Tecnologia innovativa

Elenco delle realtà che stanno portando innovazione epocale.

 

 

 

 

Reparto di radiologia ospedale Caserta

La medicina diagnostica sta andando nella direzione olistica sviluppando procedure e apparecchiature non invasive che restituiscono una immagine dettagliata del corpo umano. Una nuova frontiera che pone in sinergia la consolidata tecnica TAC con le più recenti applicazioni della realtà virtuale e della computer grafica. Una realtà di eccellenza nel sud d'Italia testimonia la capacità professionale e la lungimiranza di medici e tecnici che si pongono a servizio dei pazienti anche contro le logiche speculative delle lobbies della salute. Un esempio di ciò è il reparto di radiologia dell'ospedale di Caserta diretto dal prof. Giuseppe Belfiore, capo del Dipartimento di Diagnostica per immagini e dei Servizi dal 2000. Professore a contratto presso la Scuola di Specializzazione in Radiodiagnostica e Medicina Nucleare dell’Università degli Studi S.U.N. e “Federico II” di Napoli.  La nuova Tac di cui si è dotata l’Azienda Ospedaliera “Sant’Anna e San Sebastiano” è la più moderna installazione italiana e fra le prime in Europa. Grazie alla nuova supertecnologia è possibile guardare facilmente all’interno del corpo umano con una nitidezza senza precedenti e di fare coronarografie senza alcuna pratica invasiva. È inoltre possibile utilizzare queste informazioni per prevenire malattie cardiovascolari e in particolare l’infarto, che ogni anno colpisce ben 150 mila italiani.

La Tac “Toshiba Aquilion One” fa il suo ingresso in Campania partendo proprio dall’Ospedale di Caserta. Questa macchina, dedicata allo studio cardiovascolare e corononafico in fase diagnostica, permette di ottenere in un batter d’ali la Tac completa di cuore e coronarie, grazie a miliardi di byte che diventano perfette immagini tridimensionali, iper-dettagliate, a colori, clinicamente attendibili come mai prima, proprio in virtù di tanta fulminea velocità che non consente al battito del cuore di depistare i sensori. 
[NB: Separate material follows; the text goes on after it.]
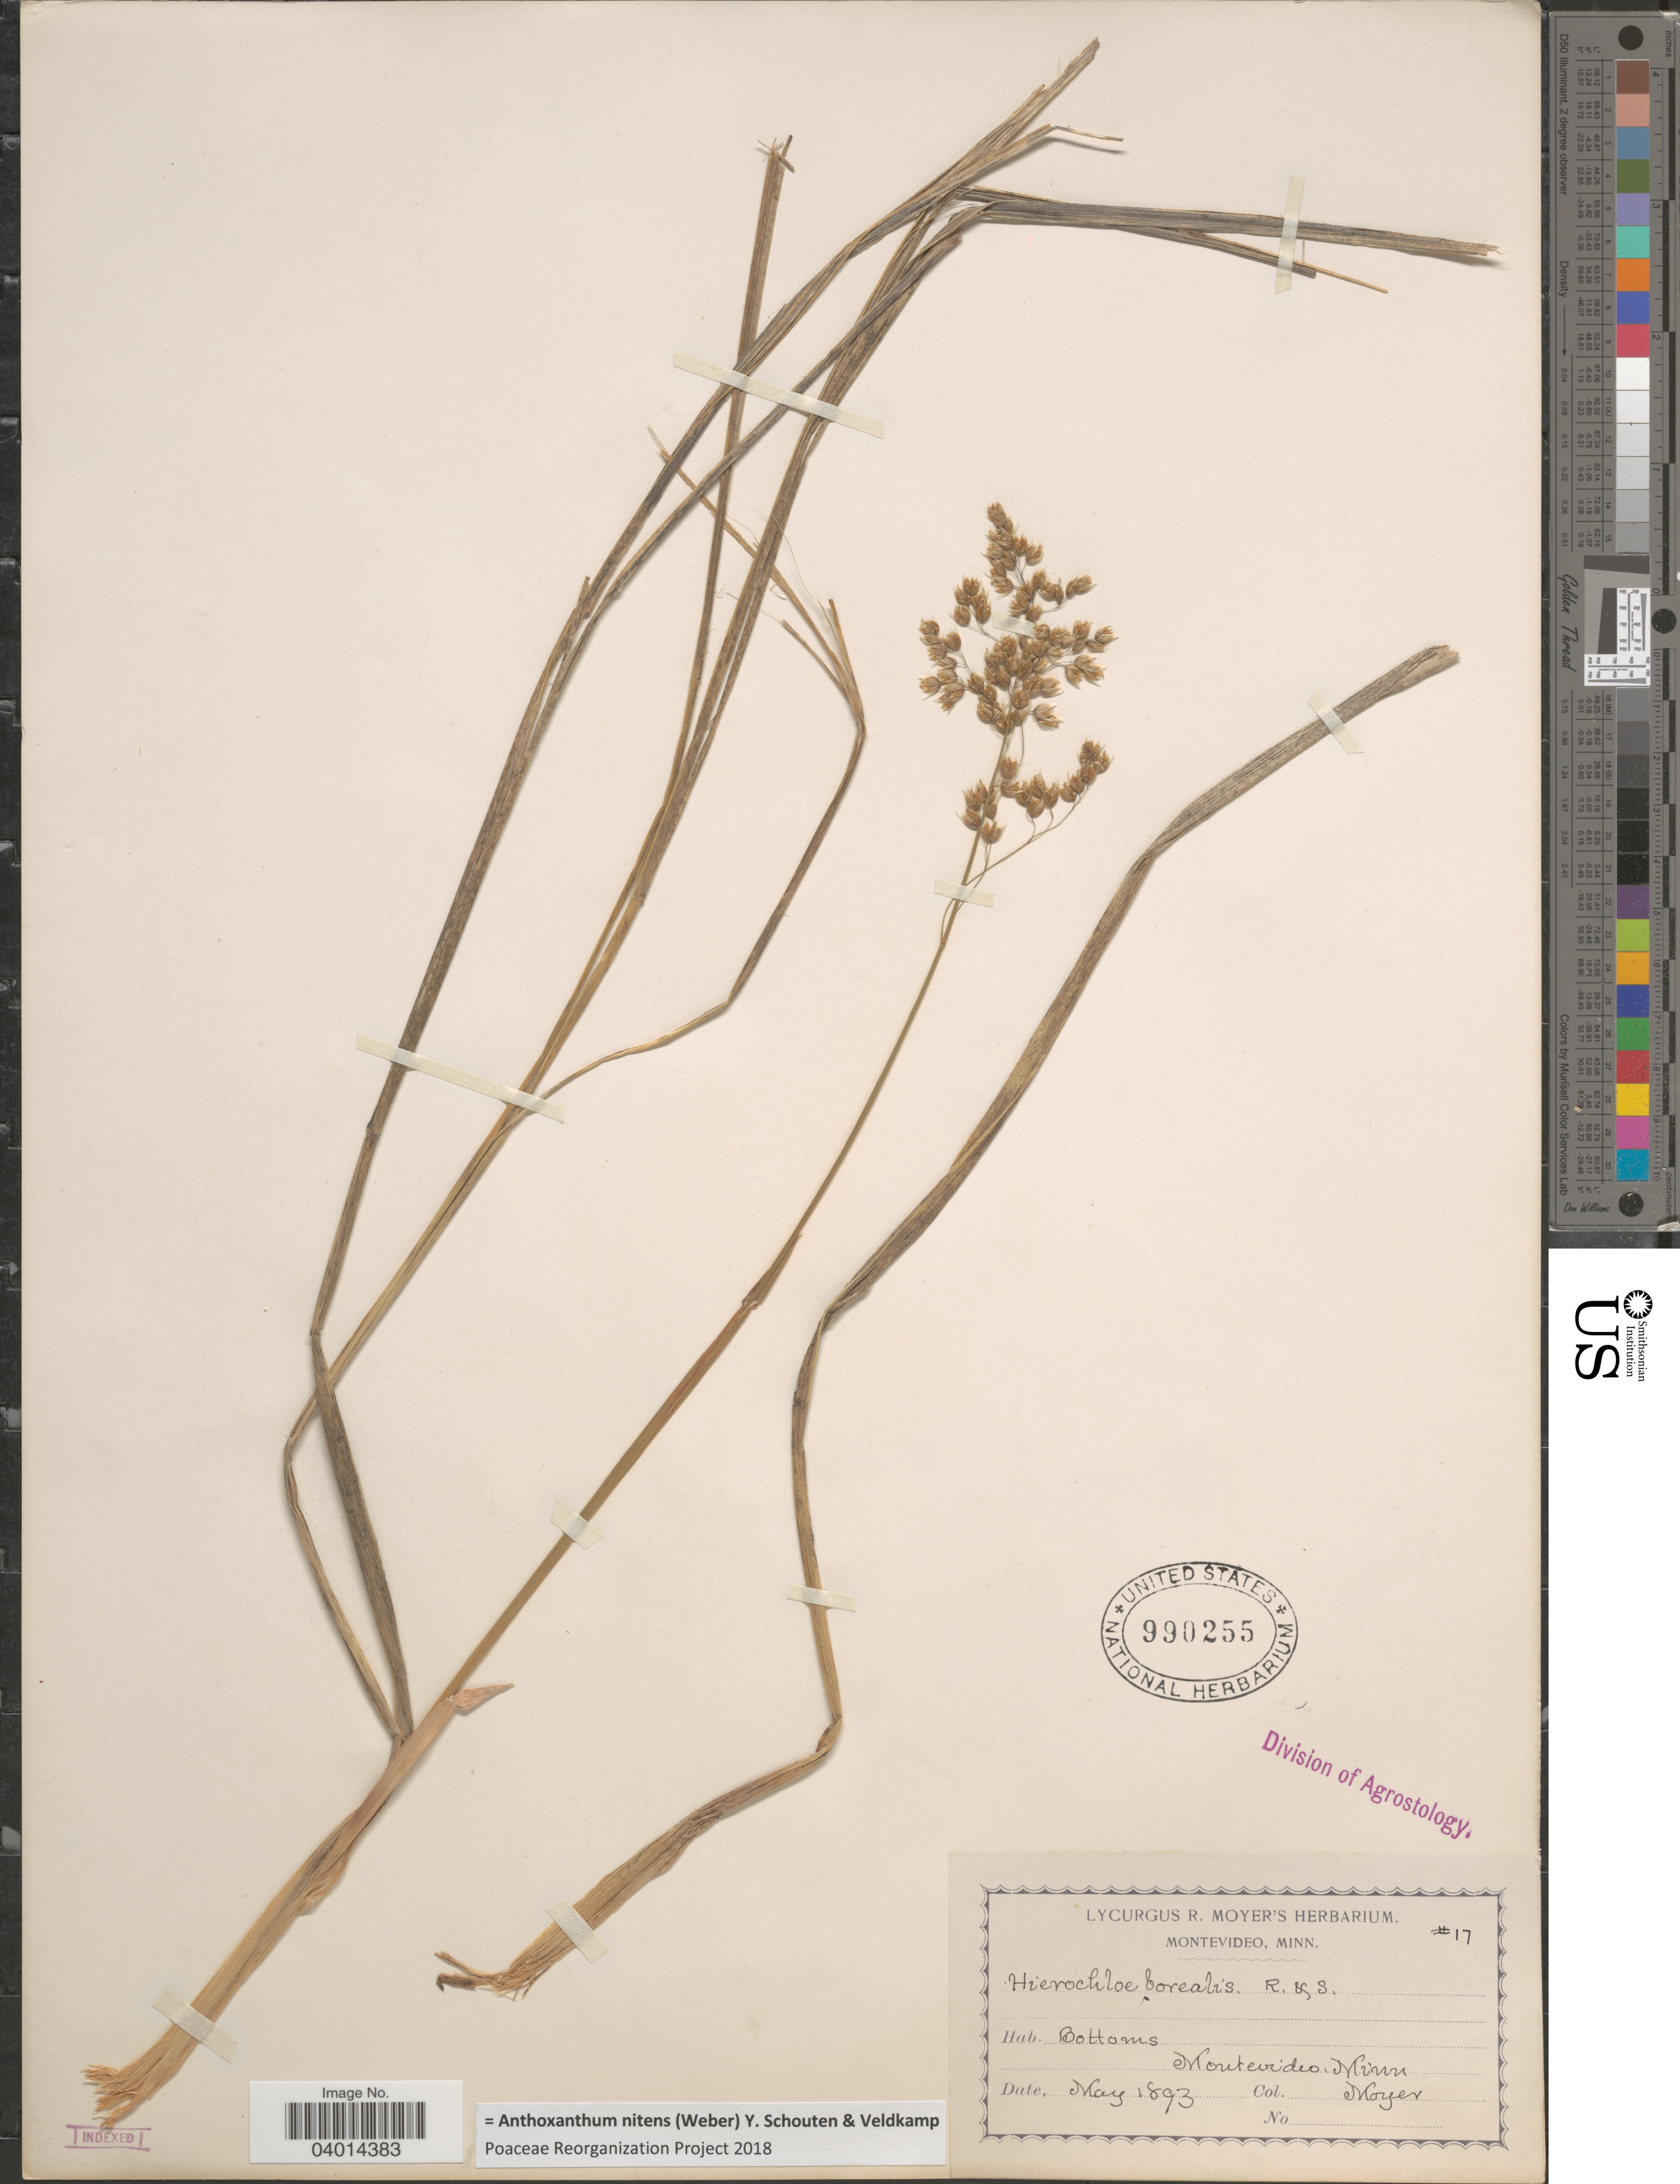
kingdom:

La peculiarità di questo strumento è proprio nell’aumento del numero delle scansioni per unità di tempo: se già le TAC a 64 slice (strati) sono da considerarsi all’avanguardia, con il nuovo strumento diagnostico c’è un vero e proprio salto di qualità, in quanto si passa immediatamente a 320 slice. Le indagini diventano, quindi, meno invasive e sono ottime per lo screening e il follow up della popolazione e per quei pazienti che hanno subito interventi sui vasi cerebrali e sui vasi coronarici.

 

Ulteriori indagini per le quali l’“Aquilion One” risulta utile sono quelle vascolari, neuroradiologiche e angiografiche cerebrali; la nuova tecnologia trova inoltre applicazione fondamentale nella prevenzione dei tumori all’intestino. L’utilizzo del macchinario, spiega il prof. Giuseppe Belfiore, permette al medico di valutare con precisione il grado di rischio di ogni singolo paziente e stabilire le misure preventive o curative più opportune. Per capire meglio la rivoluzione introdotta dalla nuovo strumento diagnostico basta pensare che, tutt’oggi, per esaminare l’interno delle coronarie si inserisce un catetere nel cuore, con tutti i rischi connessi, e dunque con l’impossibilità di effettuarlo su larga scala, specialmente a scopo preventivo. Con lo scanner bastano invece pochi secondi: si sta comodamente distesi su un lettino e, quel che più conta, l’esame è alla portata di tutti”.